Yeah, So as you can see here I get wildly confused because when I think about crontabs, and thank God for cron guru. I this is what exactly what I do every single time is I come to this lovely website,, and I just enter this in until I get what I actually expect so this will take translate crontab speak into Brian speak So, if I do this, That's okay.

So, that's what this does is it's gonna run every minute past hour 12. So it's gonna run for one hour basically every day. But if I do this it's gonna run at 12:05 exactly every day. Does that kinda makes sense? Yeah, it's It's confusing, but it's also powerful enough that you can refer to what you actually need to do.

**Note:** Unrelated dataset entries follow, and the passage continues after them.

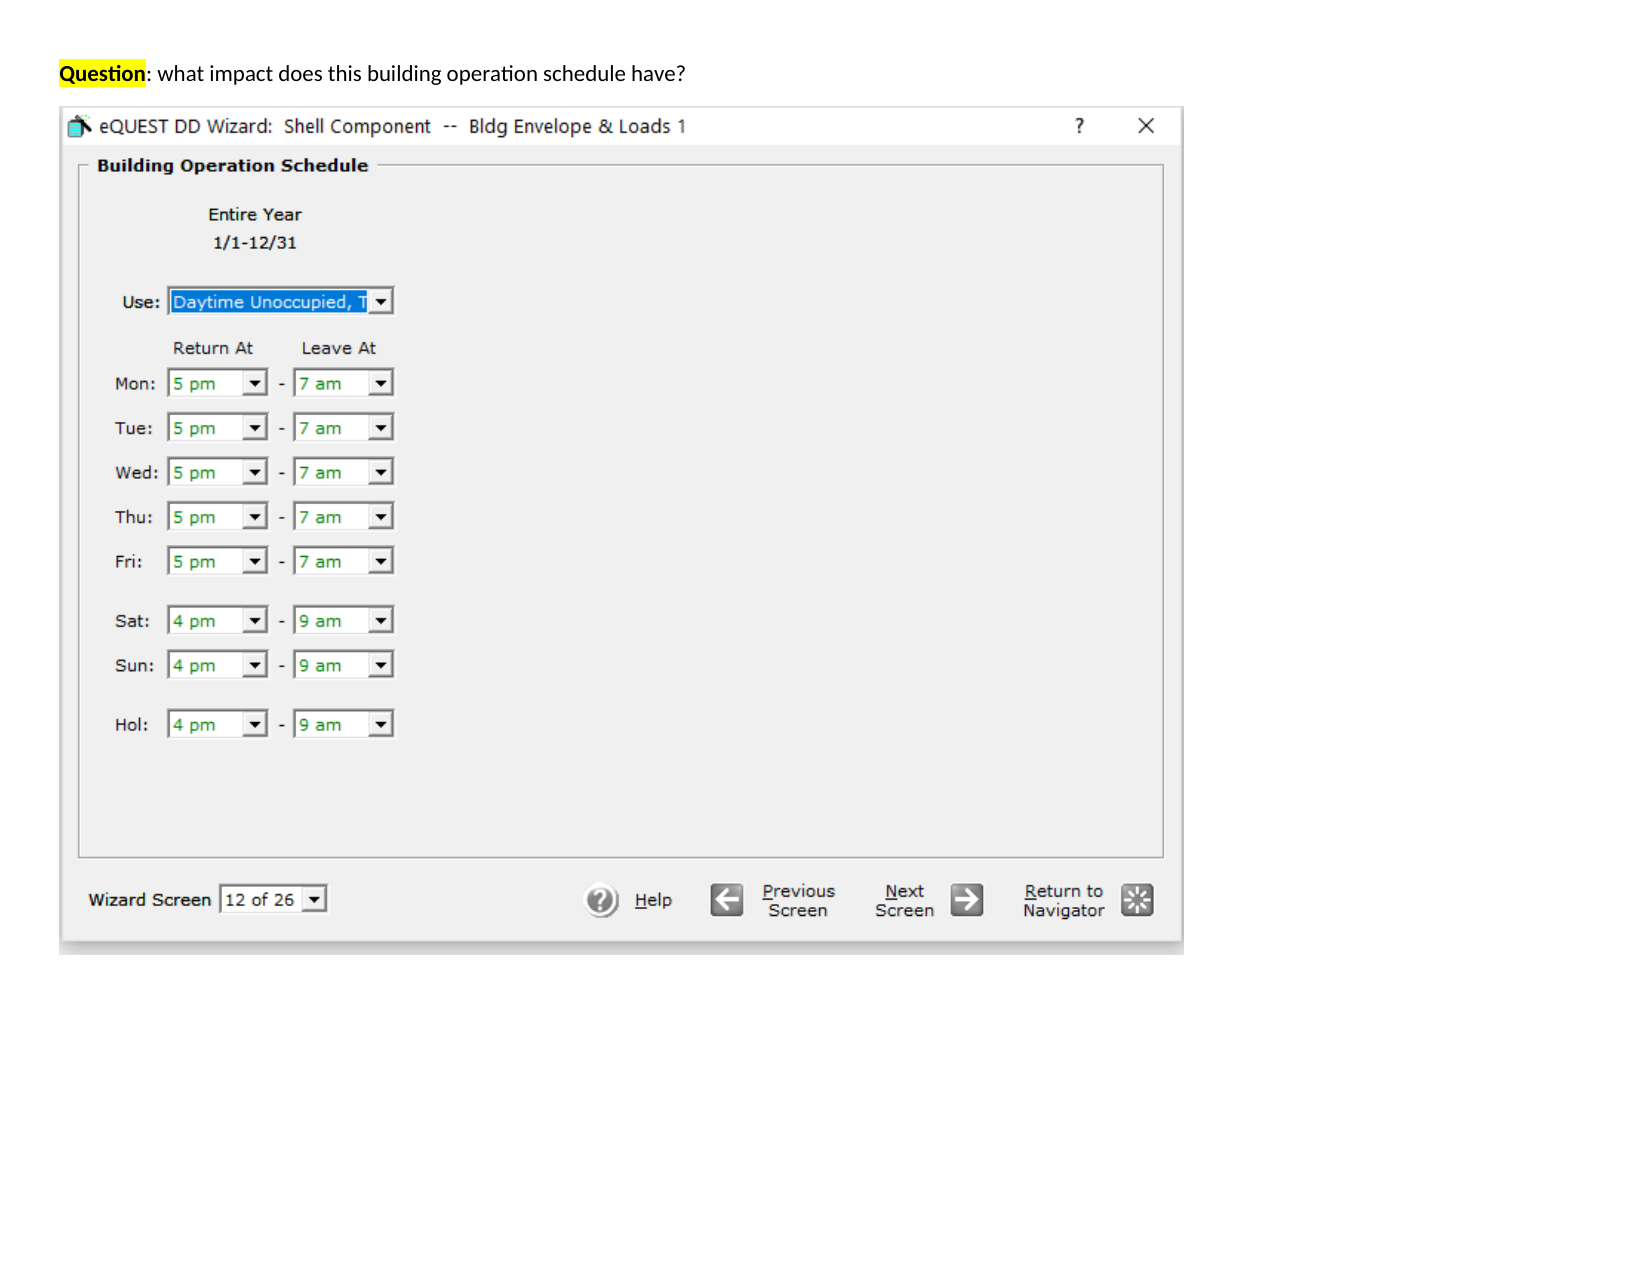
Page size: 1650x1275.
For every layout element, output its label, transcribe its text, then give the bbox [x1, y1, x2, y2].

text Question: what impact does this building operation schedule have? [146, 59, 1591, 87]
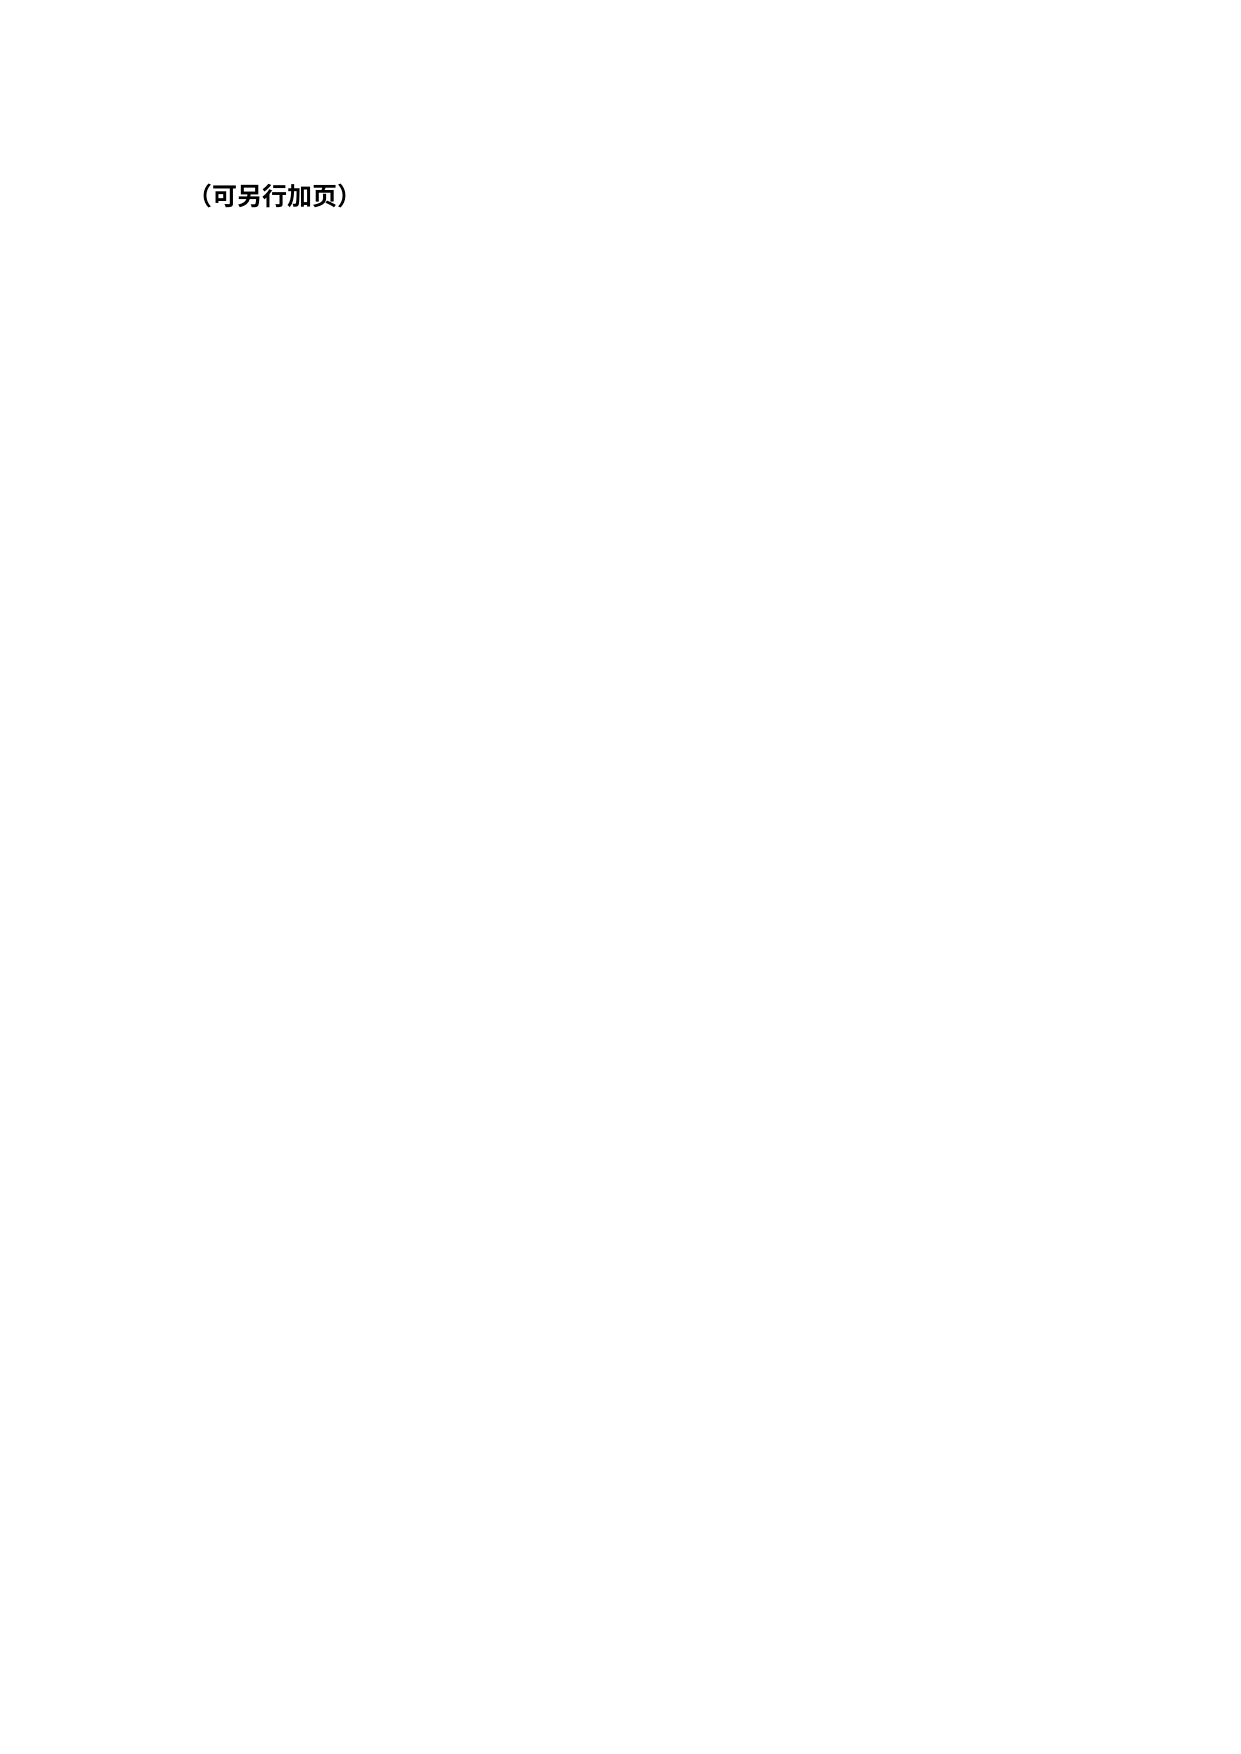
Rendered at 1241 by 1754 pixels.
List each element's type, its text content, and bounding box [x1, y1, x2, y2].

text （可另行加页） [187, 162, 1053, 227]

So this runs every minute if I do it this way, or here it'll run at minute one every single hour, or if I put here at the end, this will run every minute on Mondays. This will run every minute of every Monday that is the first day of the month.

So not frequently I think is the answer to that question. All right, so most of the time I'm not really in here messing too much with it. I'll either come in here and say, I want this to run every hour, which will be like something like that right?

Or you can do this like I want this to run every 30 minutes. If you put the /30, that means I want this to run every, whatever this is divisible by, right? So if I do this, this would be every second minute, every fifth minute. Every ten minutes, so on and so forth, right?

And there's also a couple that you can do what like this daily. This would be every day at midnight this would run. Another useful one is reboot. This will run every single time that you reboot the computer. It'll rerun it. You could also do that from your bash/rc if you're doing it from interactive shells.

So anyway, just go in there, mess with it until it says the English that you anticipated saying. That's exactly what I do. So for hours, I want it to run, let's say every two minutes, so I'm gonna put /2 there. And I'm going to write quit. And then if you're doing it through crontab -e, it'll automatically restart the crontab and it'll start running.

So, right now we have just the one file in there. So eventually within the next couple of minutes, hopefully we'll see it create another file and it'll keep going. And keep in mind if you leave it there, it will continue running every two minutes as long as your computer is up.

Another thing to keep in mind while we're waiting for this is I put this in, so this is actually going to run this as root, right? Because I didn't specify user and by default, it will run as root. Again, not something I would typically suggest you doing. I would suggest you do this as crontab -u Ubuntu.

So run it as you or create a new user and run it as the user and then do this. So you can see here, yeah, it's still in there. Yeah. So yeah, that's good. And you can see there, it created a file. I didn't actually run it. That was the crontab that actually ran it.

And by default, I guess it does run it as you so I guess I could come in here and say, run this as root if I had something that had to be run as root and then you have to do sudo. So now, I would be doing this and this would be running as root, but in general you want to run it as yourself or another user with less permissions than root.